* Directions
Print, exactly as they stand, the lines below from the one that has "Fig. 4. The" to the one that has "Figure 13. Radial", inclusive, leaving out the pictures.

* Information shown
┄┄┄┄┄┄
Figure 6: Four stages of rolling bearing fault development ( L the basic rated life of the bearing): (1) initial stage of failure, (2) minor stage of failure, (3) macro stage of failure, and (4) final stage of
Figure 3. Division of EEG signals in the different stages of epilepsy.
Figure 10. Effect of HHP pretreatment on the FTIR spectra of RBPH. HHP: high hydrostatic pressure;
┄┄┄┄┄┄
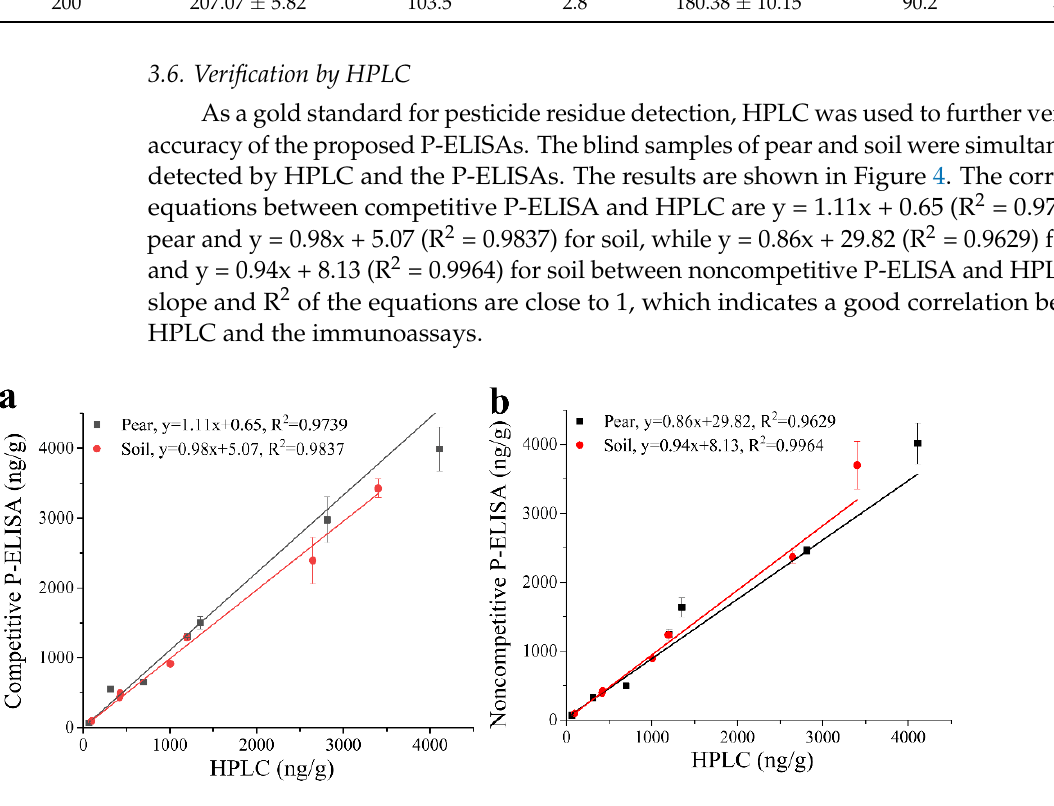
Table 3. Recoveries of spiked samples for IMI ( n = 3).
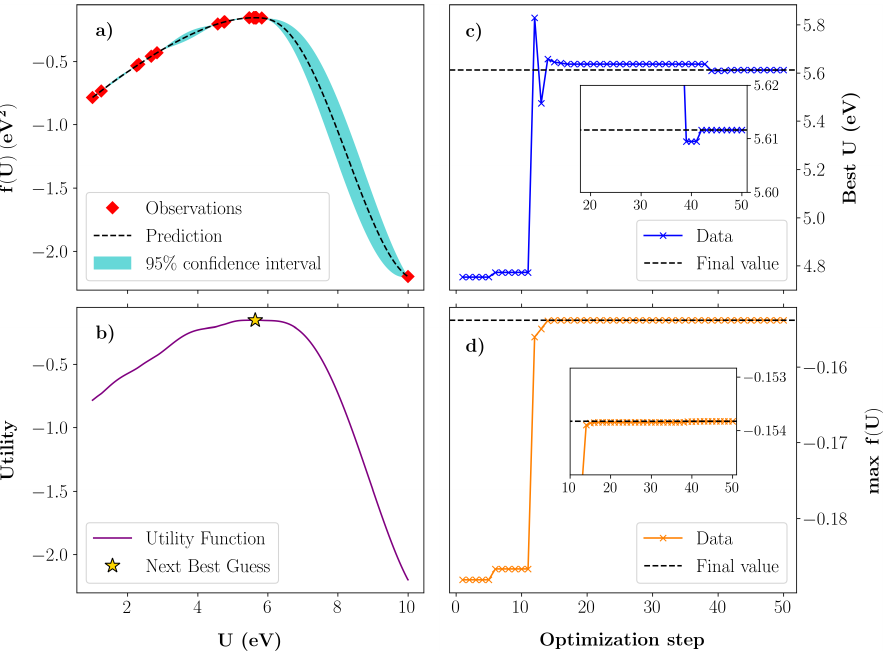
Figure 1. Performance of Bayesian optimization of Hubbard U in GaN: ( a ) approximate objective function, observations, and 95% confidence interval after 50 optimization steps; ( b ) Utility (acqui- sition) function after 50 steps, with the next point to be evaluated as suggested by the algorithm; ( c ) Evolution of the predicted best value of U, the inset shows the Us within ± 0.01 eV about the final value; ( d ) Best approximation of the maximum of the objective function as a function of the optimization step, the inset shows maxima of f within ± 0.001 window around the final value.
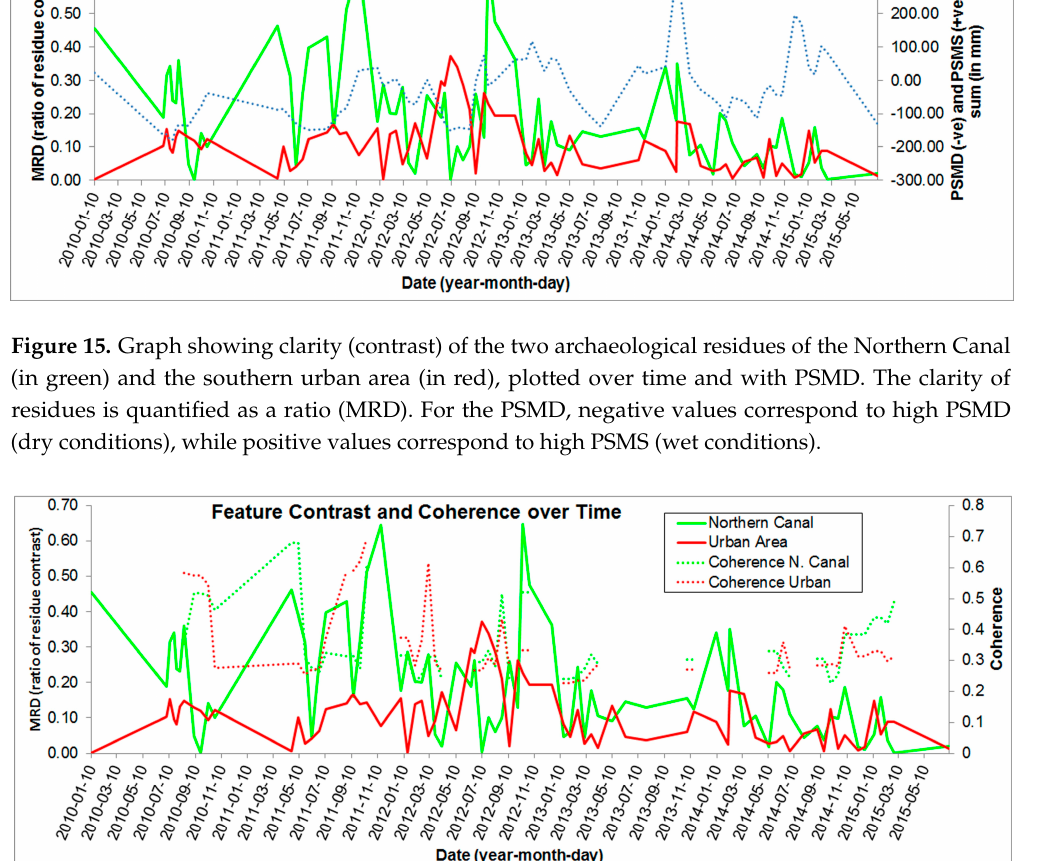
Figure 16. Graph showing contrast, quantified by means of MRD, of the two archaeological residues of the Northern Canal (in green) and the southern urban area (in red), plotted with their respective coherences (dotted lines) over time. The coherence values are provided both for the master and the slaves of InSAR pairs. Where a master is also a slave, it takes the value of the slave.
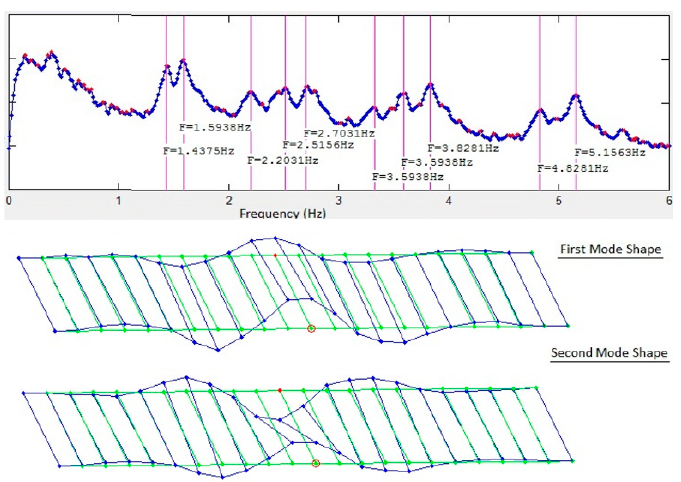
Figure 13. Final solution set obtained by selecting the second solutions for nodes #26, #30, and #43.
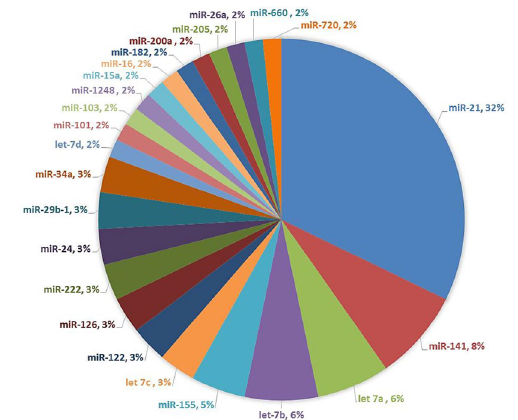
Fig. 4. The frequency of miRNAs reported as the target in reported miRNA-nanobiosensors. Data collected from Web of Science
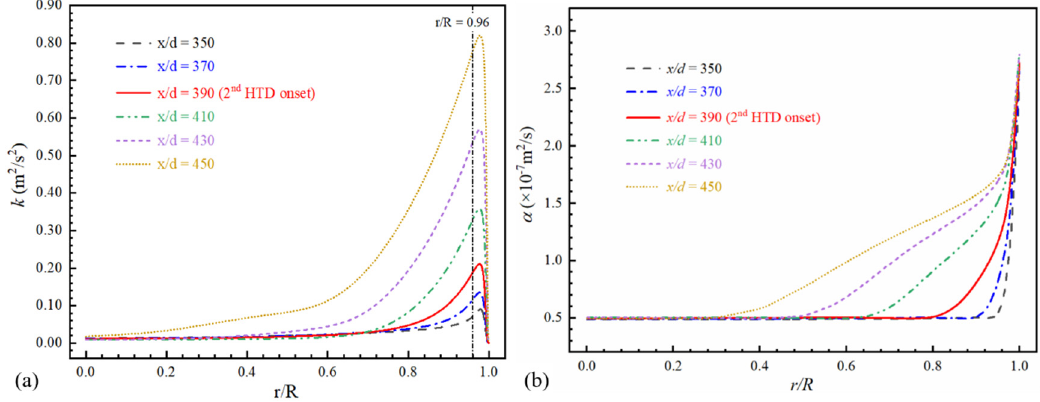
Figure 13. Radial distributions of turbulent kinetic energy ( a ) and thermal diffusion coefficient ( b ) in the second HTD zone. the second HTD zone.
┄┄┄┄┄┄
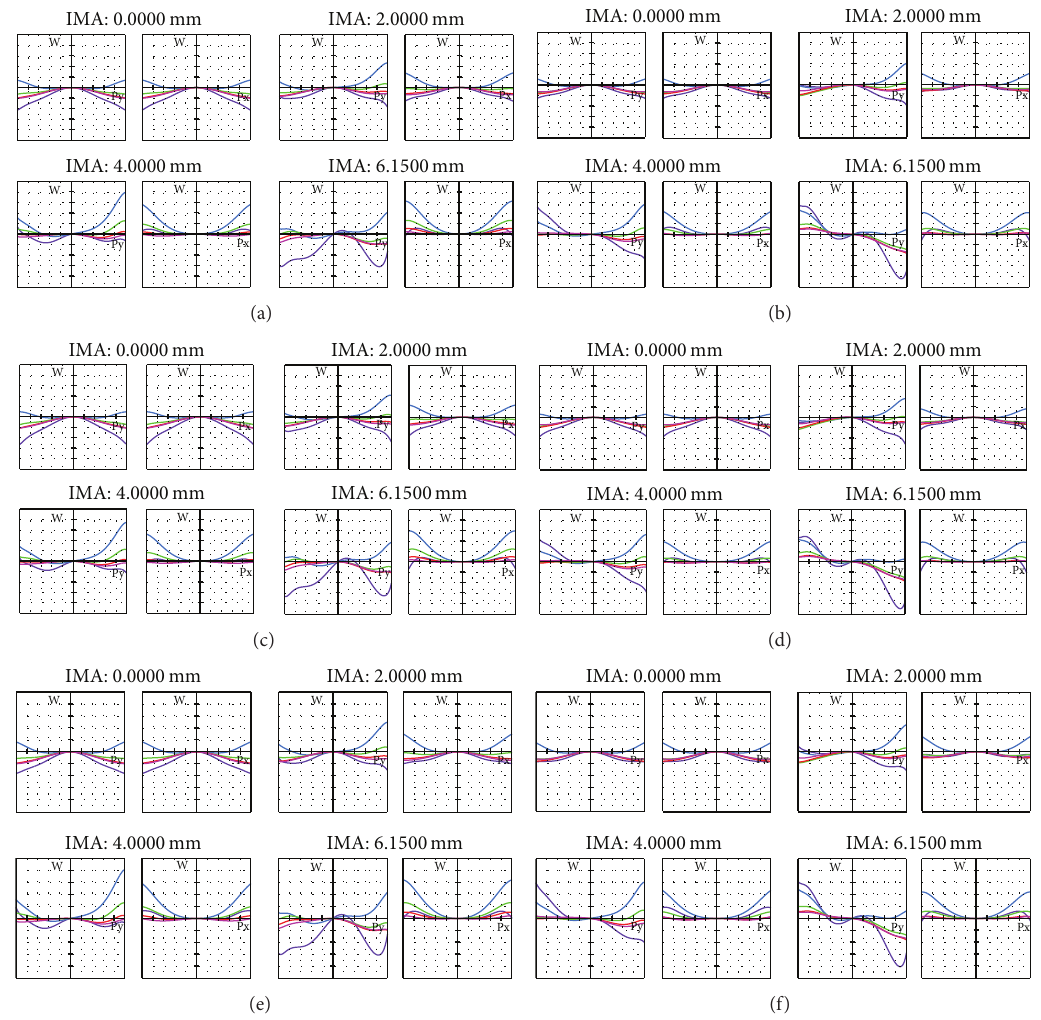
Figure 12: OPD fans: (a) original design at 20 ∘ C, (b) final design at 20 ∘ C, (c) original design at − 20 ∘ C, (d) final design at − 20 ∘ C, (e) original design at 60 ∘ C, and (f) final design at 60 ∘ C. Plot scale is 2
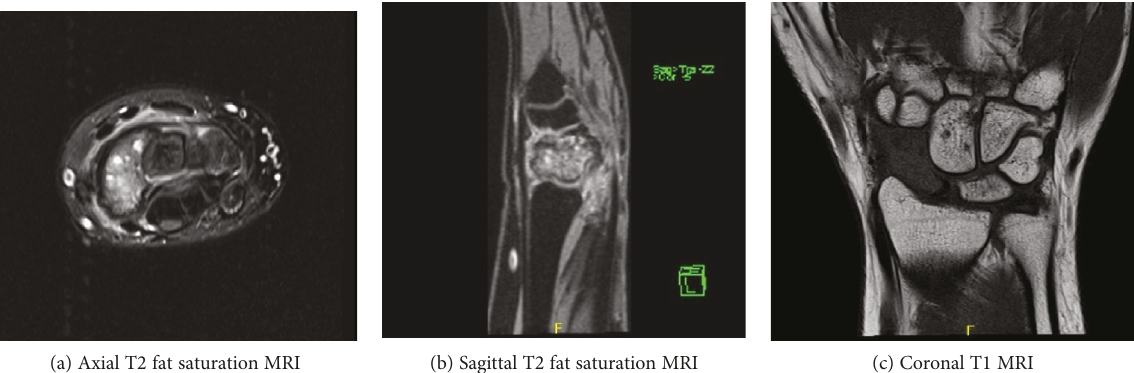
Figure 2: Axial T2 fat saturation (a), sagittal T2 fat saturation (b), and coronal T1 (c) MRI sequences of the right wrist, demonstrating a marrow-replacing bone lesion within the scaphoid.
┄┄┄┄┄┄
* Exercise answer
Fig. 4. The frequency of miRNAs reported as the target in reported miRNA-nanobiosensors. Data collected from Web of Science
Figure 13. Radial distributions of turbulent kinetic energy ( a ) and thermal diffusion coefficient ( b ) in the second HTD zone. the second HTD zone.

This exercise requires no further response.